Nigeryjski sąd skazał pięciu mężczyzn na śmierć przez powieszenie za zabójstwo kobiety, którą oskarżali o czary - przekazała we wtorek BBC. Sprawa wywołała poruszenie w całym kraju. Prokurator wyraził nadzieję, że wyrok odstraszy innych od wysuwania niesłusznych oskarżeń i samosądów.
Do tragicznego zdarzenia doszło w 2023 roku, gdy pięciu mężczyzn zaatakowało 67-letnią Dahare Abubakar. Kobieta pracowała wtedy w polu na swojej farmie. Jak podaje stacja BBC, sprawcy mieli ją pobić, a następnie zadać śmiertelne ciosy nożem. Jej rodzina powiadomiła o zajściu lokalne służby, a te szybko schwytały napastników w wiosce oddalonej o 45 kilometrów od miasta Kano, największego w północnej Nigerii.
Według zeznań mężczyzn w sądzie, zaatakowali oni Dahare Abubakar, ponieważ uznali ją za winną czarów. Jak wyjaśnia BBC, ludzie, którzy bezpodstawnie oskarżają innych o czary, często obwiniają ich w ten sposób o czyjąś chorobę, śmierć lub niepowodzenie. Tymczasem żona jednego z oskarżonych - Abdulaziza Yahaya - chorowała, gdy przyśniła jej się Abubakar, goniąca ją z nożem w ręku. Wtedy mąż chorej kobiety zorganizował grupę, która miała skonfrontować się z 67-latką, co ostatecznie doprowadziło do jej zamordowania.

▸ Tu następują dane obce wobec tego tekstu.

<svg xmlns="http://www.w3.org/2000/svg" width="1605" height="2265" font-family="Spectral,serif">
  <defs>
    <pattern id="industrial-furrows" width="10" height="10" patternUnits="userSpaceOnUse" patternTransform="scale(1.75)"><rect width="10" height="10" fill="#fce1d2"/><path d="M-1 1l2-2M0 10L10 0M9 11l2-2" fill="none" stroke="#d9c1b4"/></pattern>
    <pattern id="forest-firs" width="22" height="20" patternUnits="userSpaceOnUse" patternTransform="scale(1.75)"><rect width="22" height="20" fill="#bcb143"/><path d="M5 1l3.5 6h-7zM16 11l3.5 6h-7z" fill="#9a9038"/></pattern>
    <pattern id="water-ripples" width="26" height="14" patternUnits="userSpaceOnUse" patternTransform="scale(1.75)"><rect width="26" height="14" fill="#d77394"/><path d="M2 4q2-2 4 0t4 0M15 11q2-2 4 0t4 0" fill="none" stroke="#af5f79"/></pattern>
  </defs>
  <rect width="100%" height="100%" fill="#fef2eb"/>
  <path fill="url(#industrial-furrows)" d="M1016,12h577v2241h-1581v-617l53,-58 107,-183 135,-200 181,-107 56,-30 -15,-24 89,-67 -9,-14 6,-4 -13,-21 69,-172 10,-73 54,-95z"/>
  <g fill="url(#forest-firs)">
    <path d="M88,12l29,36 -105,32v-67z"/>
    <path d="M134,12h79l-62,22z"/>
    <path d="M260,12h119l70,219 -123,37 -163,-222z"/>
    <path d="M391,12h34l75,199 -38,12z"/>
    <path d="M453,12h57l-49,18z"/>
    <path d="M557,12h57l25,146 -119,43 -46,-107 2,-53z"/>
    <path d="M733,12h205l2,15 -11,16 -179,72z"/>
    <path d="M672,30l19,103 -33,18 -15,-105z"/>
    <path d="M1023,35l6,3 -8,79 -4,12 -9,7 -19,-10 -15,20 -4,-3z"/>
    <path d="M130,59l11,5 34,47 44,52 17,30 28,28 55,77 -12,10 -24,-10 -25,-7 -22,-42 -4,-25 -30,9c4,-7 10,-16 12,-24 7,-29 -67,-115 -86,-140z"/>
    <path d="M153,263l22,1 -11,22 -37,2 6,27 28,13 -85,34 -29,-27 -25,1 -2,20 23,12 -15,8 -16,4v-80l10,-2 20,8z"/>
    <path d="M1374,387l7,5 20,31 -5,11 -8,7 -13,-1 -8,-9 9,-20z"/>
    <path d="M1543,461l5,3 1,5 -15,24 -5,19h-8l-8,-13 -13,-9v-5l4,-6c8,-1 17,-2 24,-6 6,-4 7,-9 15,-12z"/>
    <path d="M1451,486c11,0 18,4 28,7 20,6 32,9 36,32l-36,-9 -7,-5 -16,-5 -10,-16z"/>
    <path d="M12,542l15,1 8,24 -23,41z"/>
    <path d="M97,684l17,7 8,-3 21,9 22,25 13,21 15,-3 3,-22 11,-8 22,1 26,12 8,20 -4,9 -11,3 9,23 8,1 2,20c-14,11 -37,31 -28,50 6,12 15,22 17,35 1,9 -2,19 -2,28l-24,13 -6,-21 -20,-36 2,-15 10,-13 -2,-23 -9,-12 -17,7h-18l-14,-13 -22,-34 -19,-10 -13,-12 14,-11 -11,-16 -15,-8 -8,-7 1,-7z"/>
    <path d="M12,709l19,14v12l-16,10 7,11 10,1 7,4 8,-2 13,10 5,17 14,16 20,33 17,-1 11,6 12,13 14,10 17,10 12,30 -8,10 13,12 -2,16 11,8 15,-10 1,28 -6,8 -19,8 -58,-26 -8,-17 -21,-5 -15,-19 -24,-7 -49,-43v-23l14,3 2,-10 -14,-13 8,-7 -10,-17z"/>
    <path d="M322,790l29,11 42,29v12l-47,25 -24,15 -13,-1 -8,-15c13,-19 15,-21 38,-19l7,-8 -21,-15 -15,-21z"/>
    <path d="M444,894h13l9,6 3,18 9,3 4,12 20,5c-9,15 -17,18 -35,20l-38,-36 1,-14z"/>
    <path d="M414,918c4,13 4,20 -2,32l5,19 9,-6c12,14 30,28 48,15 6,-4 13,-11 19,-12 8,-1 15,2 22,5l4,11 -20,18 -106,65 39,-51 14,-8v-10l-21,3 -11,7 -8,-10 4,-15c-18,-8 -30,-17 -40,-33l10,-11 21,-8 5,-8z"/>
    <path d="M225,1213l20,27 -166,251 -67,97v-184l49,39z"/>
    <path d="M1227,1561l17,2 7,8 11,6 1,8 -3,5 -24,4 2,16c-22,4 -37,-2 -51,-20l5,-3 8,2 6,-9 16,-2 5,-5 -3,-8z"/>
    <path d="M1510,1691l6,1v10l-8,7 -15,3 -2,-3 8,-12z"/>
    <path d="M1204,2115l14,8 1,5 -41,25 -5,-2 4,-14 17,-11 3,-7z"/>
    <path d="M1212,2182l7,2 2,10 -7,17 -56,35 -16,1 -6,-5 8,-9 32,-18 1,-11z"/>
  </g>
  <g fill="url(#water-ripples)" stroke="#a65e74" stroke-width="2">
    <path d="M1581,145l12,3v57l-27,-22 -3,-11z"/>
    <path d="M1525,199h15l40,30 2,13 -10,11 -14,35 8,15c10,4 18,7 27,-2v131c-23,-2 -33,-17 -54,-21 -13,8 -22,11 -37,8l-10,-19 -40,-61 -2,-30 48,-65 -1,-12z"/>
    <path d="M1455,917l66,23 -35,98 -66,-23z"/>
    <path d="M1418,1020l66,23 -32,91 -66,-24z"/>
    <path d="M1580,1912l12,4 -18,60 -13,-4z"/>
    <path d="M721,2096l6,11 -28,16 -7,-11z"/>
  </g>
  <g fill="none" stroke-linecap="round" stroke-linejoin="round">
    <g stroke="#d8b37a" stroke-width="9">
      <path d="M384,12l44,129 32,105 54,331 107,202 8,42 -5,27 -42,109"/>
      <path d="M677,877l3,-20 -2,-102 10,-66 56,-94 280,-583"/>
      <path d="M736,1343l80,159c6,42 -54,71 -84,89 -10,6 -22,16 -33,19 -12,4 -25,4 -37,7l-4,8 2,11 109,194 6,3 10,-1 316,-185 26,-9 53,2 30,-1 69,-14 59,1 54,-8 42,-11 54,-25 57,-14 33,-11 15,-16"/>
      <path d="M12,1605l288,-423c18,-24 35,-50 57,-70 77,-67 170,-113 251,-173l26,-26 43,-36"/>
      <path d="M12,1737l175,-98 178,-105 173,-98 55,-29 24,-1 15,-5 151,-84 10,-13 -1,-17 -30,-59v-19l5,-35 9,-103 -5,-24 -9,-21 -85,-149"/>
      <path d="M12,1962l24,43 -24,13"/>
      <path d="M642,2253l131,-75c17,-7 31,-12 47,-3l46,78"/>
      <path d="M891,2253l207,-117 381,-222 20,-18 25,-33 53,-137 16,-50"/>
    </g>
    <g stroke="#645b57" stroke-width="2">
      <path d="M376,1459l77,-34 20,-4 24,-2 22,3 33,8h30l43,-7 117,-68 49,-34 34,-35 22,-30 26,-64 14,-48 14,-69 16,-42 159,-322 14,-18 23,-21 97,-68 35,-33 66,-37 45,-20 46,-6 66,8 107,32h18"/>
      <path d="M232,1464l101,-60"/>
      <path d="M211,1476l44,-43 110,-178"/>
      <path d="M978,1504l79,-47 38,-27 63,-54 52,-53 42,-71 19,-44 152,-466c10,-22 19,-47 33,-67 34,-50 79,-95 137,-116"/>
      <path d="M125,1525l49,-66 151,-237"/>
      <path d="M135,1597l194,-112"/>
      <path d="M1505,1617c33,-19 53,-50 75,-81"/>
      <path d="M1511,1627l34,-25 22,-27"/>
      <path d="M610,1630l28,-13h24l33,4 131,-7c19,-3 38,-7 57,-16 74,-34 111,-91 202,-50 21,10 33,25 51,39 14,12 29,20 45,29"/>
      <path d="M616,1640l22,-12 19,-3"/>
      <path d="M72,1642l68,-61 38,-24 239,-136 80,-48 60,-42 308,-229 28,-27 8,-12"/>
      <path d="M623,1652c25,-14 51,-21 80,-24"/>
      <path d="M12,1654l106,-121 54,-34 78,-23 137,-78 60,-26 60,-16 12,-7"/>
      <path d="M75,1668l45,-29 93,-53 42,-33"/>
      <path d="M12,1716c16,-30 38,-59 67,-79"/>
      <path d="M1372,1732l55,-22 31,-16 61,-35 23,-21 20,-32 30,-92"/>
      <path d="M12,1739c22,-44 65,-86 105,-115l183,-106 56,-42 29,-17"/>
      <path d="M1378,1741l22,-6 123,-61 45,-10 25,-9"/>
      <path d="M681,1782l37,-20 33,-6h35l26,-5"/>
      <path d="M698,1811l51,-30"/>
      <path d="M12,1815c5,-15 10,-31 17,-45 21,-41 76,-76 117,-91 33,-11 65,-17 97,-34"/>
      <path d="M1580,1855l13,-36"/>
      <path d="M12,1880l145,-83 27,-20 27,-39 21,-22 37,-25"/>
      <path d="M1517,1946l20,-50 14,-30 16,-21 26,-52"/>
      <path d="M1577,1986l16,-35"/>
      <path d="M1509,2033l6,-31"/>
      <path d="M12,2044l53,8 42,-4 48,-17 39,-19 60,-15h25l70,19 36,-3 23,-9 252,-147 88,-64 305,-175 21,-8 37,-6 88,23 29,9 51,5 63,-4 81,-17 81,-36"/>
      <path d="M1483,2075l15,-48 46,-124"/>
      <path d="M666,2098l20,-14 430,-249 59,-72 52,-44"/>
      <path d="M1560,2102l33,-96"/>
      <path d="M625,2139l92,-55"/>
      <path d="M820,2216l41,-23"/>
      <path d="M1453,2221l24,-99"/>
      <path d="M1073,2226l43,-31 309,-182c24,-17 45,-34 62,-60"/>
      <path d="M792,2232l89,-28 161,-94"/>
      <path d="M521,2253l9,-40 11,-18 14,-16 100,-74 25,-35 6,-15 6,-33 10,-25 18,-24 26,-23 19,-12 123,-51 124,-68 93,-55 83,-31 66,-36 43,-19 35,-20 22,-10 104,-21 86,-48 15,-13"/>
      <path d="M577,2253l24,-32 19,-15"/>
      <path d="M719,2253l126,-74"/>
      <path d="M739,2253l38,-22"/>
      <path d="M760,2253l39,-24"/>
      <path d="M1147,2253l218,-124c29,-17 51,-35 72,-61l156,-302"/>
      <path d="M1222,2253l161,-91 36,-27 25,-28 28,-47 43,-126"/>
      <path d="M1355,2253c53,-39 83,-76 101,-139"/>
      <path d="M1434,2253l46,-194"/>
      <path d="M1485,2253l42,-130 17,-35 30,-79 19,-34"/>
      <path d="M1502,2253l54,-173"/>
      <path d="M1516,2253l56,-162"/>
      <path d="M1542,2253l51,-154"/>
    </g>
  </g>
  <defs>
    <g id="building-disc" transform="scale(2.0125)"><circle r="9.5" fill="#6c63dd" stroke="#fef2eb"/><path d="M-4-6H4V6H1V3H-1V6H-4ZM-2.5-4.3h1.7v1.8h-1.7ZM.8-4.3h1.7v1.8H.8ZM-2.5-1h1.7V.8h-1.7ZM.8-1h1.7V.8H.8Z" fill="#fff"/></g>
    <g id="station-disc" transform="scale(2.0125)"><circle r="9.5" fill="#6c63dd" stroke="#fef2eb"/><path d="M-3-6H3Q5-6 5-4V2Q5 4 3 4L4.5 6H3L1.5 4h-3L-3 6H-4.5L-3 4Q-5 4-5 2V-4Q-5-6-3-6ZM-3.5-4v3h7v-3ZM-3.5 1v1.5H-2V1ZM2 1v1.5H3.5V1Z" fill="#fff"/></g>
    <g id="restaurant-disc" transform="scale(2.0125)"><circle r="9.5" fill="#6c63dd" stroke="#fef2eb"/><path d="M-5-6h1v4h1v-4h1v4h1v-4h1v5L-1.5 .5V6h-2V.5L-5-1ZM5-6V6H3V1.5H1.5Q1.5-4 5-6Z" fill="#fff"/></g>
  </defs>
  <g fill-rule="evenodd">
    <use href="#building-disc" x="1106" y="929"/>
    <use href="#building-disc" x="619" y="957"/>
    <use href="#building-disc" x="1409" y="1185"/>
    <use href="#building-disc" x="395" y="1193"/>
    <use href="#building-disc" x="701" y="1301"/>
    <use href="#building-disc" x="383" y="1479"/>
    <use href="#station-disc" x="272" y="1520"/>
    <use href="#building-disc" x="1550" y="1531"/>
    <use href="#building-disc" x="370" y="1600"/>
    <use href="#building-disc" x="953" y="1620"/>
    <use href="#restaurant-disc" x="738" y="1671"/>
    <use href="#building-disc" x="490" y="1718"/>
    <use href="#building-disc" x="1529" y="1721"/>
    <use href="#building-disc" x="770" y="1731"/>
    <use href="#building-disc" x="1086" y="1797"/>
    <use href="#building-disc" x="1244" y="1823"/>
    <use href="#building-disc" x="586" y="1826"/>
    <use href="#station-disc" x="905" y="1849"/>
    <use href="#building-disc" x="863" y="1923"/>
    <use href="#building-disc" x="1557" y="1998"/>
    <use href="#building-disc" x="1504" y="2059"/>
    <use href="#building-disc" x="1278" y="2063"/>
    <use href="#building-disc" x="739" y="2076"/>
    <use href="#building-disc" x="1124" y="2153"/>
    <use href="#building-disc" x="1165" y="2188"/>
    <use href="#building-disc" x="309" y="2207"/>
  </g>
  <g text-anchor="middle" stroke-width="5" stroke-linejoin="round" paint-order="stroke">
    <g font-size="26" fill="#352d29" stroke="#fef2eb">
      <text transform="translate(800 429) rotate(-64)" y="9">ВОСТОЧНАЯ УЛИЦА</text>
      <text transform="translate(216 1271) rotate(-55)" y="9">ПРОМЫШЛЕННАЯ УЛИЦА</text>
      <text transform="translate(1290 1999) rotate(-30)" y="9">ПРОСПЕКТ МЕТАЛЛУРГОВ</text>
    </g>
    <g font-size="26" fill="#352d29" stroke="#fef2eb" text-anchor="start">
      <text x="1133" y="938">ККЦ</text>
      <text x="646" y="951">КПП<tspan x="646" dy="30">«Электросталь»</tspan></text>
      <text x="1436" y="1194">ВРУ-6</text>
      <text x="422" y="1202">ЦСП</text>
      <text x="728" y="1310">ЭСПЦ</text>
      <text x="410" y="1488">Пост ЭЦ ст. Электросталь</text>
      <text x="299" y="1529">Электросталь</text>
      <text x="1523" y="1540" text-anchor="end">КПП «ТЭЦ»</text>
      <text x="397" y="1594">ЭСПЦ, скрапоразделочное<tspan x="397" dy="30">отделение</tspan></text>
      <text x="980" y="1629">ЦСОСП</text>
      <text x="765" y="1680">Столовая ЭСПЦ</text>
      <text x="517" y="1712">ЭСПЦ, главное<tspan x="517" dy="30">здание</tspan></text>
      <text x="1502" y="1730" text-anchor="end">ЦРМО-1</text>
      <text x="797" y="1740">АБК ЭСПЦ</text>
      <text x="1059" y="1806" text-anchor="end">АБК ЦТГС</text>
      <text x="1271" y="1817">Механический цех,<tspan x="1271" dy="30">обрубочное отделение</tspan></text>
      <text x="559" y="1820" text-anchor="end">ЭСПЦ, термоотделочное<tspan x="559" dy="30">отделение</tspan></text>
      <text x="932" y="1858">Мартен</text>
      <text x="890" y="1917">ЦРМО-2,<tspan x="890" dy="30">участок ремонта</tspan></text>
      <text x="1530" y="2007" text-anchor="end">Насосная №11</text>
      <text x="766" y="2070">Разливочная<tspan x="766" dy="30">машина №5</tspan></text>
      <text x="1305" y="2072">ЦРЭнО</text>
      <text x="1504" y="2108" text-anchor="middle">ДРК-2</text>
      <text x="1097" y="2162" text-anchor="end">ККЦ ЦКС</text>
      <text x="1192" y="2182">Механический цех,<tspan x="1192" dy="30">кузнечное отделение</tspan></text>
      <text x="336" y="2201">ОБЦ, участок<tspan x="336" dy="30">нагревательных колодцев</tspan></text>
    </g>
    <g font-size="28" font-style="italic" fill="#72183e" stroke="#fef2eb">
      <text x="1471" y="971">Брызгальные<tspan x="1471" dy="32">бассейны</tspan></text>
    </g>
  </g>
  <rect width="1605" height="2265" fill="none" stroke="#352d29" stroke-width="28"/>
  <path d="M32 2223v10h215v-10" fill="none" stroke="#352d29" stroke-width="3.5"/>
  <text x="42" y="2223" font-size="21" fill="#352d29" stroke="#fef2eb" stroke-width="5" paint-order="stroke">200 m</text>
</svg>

Kara śmierci za oskarżanie o czary
- Były już podobne przypadki, ale to pierwszy raz, gdy widzimy pięć osób skazanych na śmierć za morderstwo z powodu oskarżania o czary - powiedział w rozmowie z BBC prokurator Abba Sorondiki. Dodał, że ma nadzieję, iż wyrok odstraszy innych od wysuwania niesłusznych oskarżeń i samosądów.
Syn ofiary, Musa Yahaya, stwierdził, że dzień, w którym zamordowano jego matkę, był najgorszym dniem w jego życiu. Jak dodał, cieszy się, że sprawiedliwości stało się zadość. - Jestem szczęśliwy, ponieważ zostaną potraktowani tak samo jak moja matka - przekazał.
Sprawa tego zabójstwa wywołała poruszenie w kraju, pokazała bowiem, że mieszkańcy rejonów wiejskich nadal bywają zabijani z powodu oskarżeń o czary. Kary śmierci są w Nigerii wykonywane rzadko, a skazańcy często spędzają resztę życia w więzieniu.